**Exercise description:** In the conference abstract, on what kind of basis are the three Faddeev components of the wave function expanded?

**Document extract:**
----

International Conference on Exotic Atoms and Related Topics - EXA2014

For the first time a dynamically exact calculation was performed for a hadronic atom with more than two particles. The main difficulty in the description of these systems is the simultaneous correct treatment of the strong and Coulomb interactions. To solve this problem for three-body systems Z. Papp proposed a method (see e.g. [1]), based on the expansion of the 3 Faddeev components of the wave function on Coulomb-Sturmian basis. The discrete and complete set of these functions has the main advantage, that the matrix elements of the Coulomb Green's function can be calculated analytically. The method was successfully applied to nuclear few-body systems with repulsive Coulomb force and for purely atomic systems. However, the case of attractive Coulomb force combined with the strong interaction was not considered. With suitable modifications we used it to perform a dynamically exact calculation of the 1s level shift of kaonic deuterium. This first calculation was done with simple complex KbarN I=0 and I=1 interactions, reproducing the SIDDHARTA kaonic hydrogen 1s level shift (accurately) and the elastic K^-p cross section (approximately). Calculations with more realistic KbarN interactions will follow. Apart from yielding a value for the 1s level shift, these calculations have the important advantage, that they provide a reliable control of the different commonly used approximations for obtaining a theoretical value of this quantity. [1] Z. Papp, W. Plessas, Phys.Rev. C 54,50(1996)

----

**Collected data entries:**

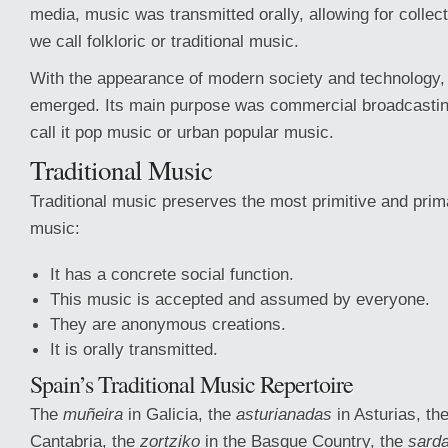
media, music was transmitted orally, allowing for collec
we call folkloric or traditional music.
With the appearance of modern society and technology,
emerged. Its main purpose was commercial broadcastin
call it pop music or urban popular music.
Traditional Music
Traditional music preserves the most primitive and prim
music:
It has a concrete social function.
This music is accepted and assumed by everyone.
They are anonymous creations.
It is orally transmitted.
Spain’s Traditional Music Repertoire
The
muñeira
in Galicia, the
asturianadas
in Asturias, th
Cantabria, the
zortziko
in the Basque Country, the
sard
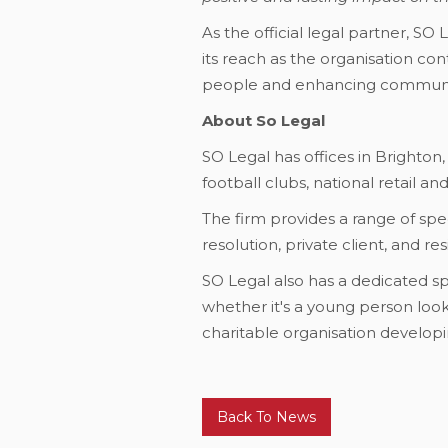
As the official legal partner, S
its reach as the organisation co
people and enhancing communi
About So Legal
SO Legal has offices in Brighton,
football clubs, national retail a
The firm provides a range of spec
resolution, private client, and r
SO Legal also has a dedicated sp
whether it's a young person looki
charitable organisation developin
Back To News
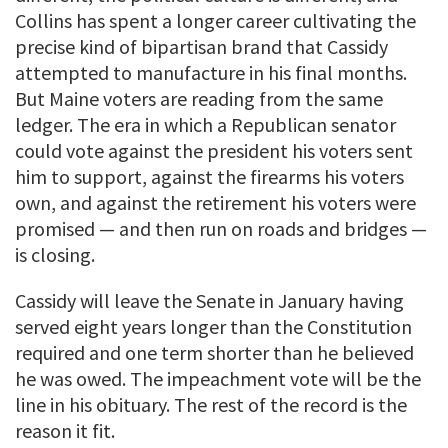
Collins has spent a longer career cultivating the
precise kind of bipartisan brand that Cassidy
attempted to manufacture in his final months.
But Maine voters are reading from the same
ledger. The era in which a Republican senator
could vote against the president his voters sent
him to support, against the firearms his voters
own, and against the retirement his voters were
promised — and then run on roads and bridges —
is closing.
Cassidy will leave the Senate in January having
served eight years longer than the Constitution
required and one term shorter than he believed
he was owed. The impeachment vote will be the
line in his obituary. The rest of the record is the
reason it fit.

----

**Solution to the problem:** A Coulomb-Sturmian basis.